Along the away, you may abuse python's buit-in list objects as an easy way to manipulate data sets around.
Here is a sample programa that counts strings given in the command line found in files in a given directory,, and assembles a .CSV table with them:
# -*- coding: utf-8 -*-
import csv
import sys, os
output_name = "count.csv"
def find_in_file(path, string_list):
count = []
file_ = open(path)
data = file_.read()
file_.close()
for string in string_list:
count.append(data.count(string))
return count
def main():
if len(sys.argv) < 3:
print "Use %s directory_path <string1>[ string2 [...]])\n" % __package__
sys.exit(1)
target_dir = sys.argv[1]
string_list = sys.argv[2:]
csv_file = open(output_name, "wt")
writer = csv.writer(csv_file)
header = ["Filename"] + string_list
writer.writerow(header)
for filename in os.listdir(target_dir):
path = os.path.join(target_dir, filename)
if not os.path.isfile(path):
continue
line = [filename] + find_in_file(path, string_list)
writer.writerow(line)
csv_file.close()
if __name__=="__main__":
main()
The steps to do this are as follows:
Make a list of all files in the directory (This isn't necessary if you're only interested in a single file)

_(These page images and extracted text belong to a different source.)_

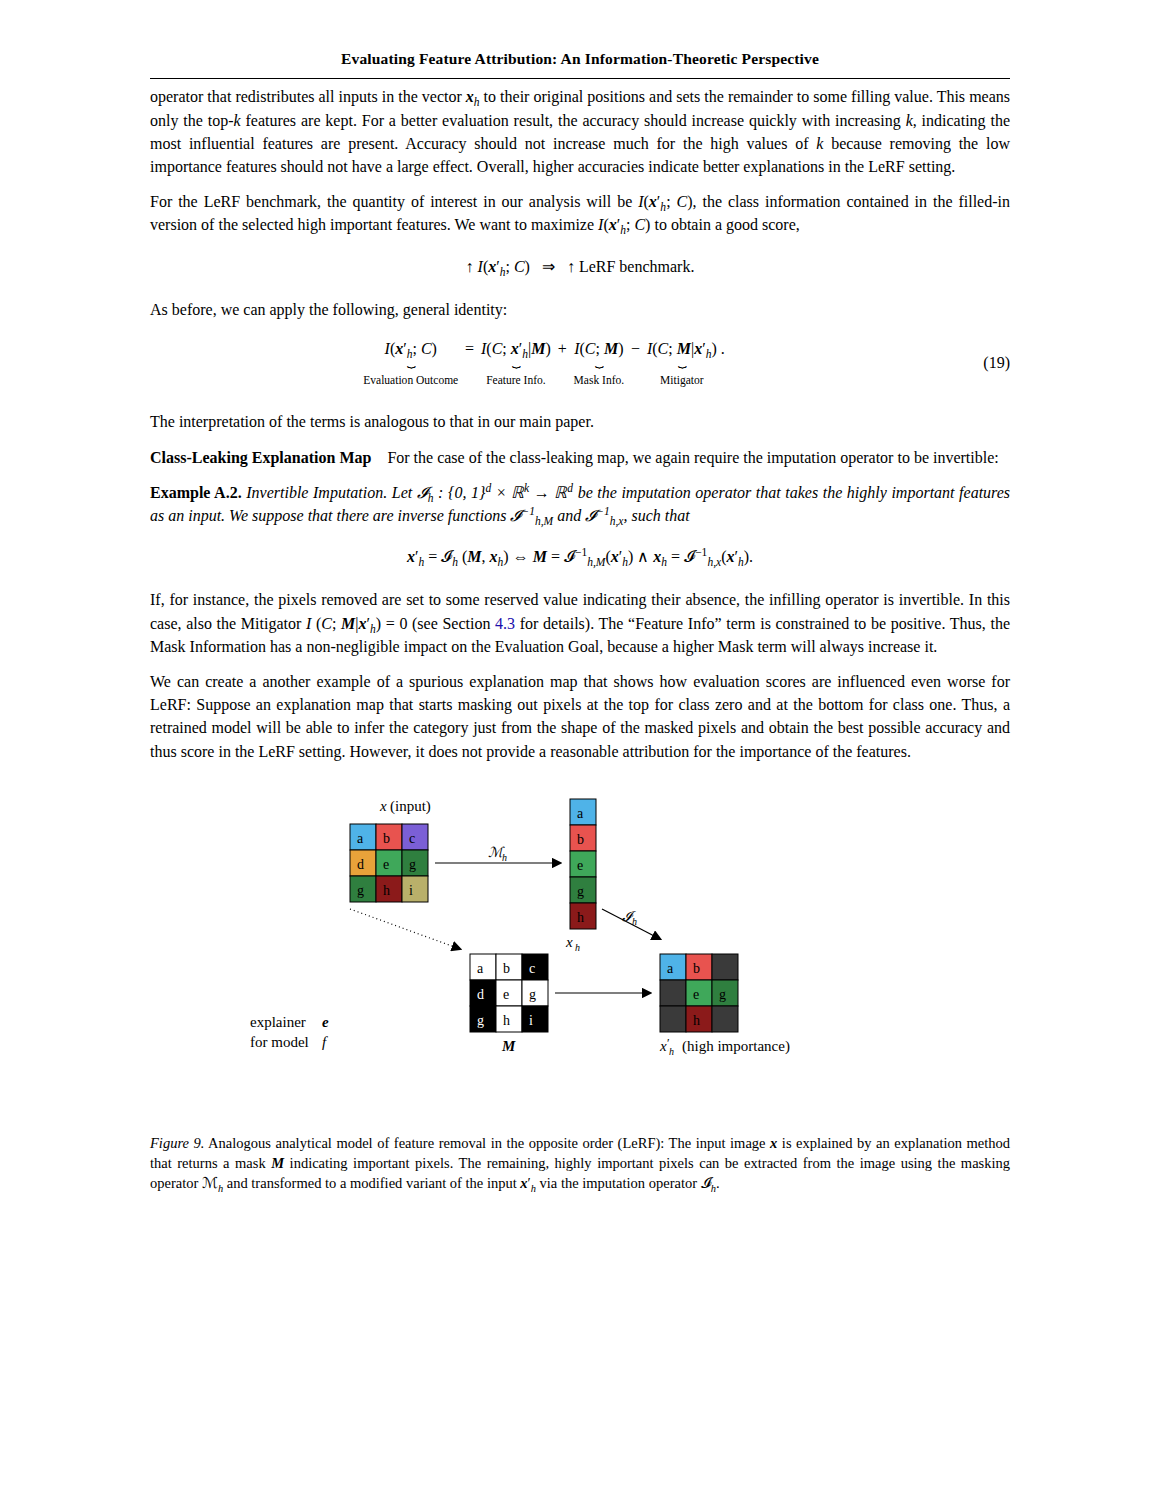Evaluating Feature Attribution: An Information-Theoretic Perspective
operator that redistributes all inputs in the vector xh to their original positions and sets the remainder to some filling value. This means only the top-k features are kept. For a better evaluation result, the accuracy should increase quickly with increasing k, indicating the most influential features are present. Accuracy should not increase much for the high values of k because removing the low importance features should not have a large effect. Overall, higher accuracies indicate better explanations in the LeRF setting.
For the LeRF benchmark, the quantity of interest in our analysis will be I(x′h; C), the class information contained in the filled-in version of the selected high important features. We want to maximize I(x′h; C) to obtain a good score,
↑ I(x′h; C) ⇒ ↑ LeRF benchmark.
As before, we can apply the following, general identity:
I(x′h; C) ⏟ Evaluation Outcome = I(C; x′h|M) ⏟ Feature Info. + I(C; M) ⏟ Mask Info. − I(C; M|x′h) ⏟ Mitigator .
(19)
The interpretation of the terms is analogous to that in our main paper.
Class-Leaking Explanation Map For the case of the class-leaking map, we again require the imputation operator to be invertible:
Example A.2. Invertible Imputation. Let 𝓘h : {0, 1}d × ℝk → ℝd be the imputation operator that takes the highly important features as an input. We suppose that there are inverse functions 𝓘−1h,M and 𝓘−1h,x, such that
x′h = 𝓘h (M, xh) ⇔ M = 𝓘−1h,M(x′h) ∧ xh = 𝓘−1h,x(x′h).
If, for instance, the pixels removed are set to some reserved value indicating their absence, the infilling operator is invertible. In this case, also the Mitigator I (C; M|x′h) = 0 (see Section 4.3 for details). The “Feature Info” term is constrained to be positive. Thus, the Mask Information has a non-negligible impact on the Evaluation Goal, because a higher Mask term will always increase it.
We can create a another example of a spurious explanation map that shows how evaluation scores are influenced even worse for LeRF: Suppose an explanation map that starts masking out pixels at the top for class zero and at the bottom for class one. Thus, a retrained model will be able to infer the category just from the shape of the masked pixels and obtain the best possible accuracy and thus score in the LeRF setting. However, it does not provide a reasonable attribution for the importance of the features.
x (input) a b c d e g g h i ℳ h a b e g h x h 𝓘 h explainer e for model f a b c d e g g h i M a b e g h x h ′ (high importance)
Figure 9. Analogous analytical model of feature removal in the opposite order (LeRF): The input image x is explained by an explanation method that returns a mask M indicating important pixels. The remaining, highly important pixels can be extracted from the image using the masking operator ℳh and transformed to a modified variant of the input x′h via the imputation operator 𝓘h.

Extract the names of those files that you're interested in
In a loop, read in those files line by line
See if the line matches your pattern
Extract the part of the line before the first : character
So, the code would look something like this, provided your text files are formatted the way you've shown in the question and that this format is reliably correct:
import sys, os, glob
dir_path = sys.argv[1]
if dir_path[-1] != os.sep: dir_path+=os.sep
file_list = glob.glob(dir_path+'*.txt') #use standard *NIX wildcards to get your file names, in this case, all the files with a .txt extension
with open('out_file.csv', 'w') as out_file:
for filename in file_list:
with open(filename, 'r') as in_file:
for line in in_file:
if 'STRING=SOME_STRING' in line:
out_file.write(line.split(':')[0]+'\n')
This program would be run as python extract_paths.py path/to/directory and would give you a file called out_file.csv in your current directory.
This file can then be imported into Excel as a CSV file. If your input is less reliable than you've suggested, regular expressions might be a better choice.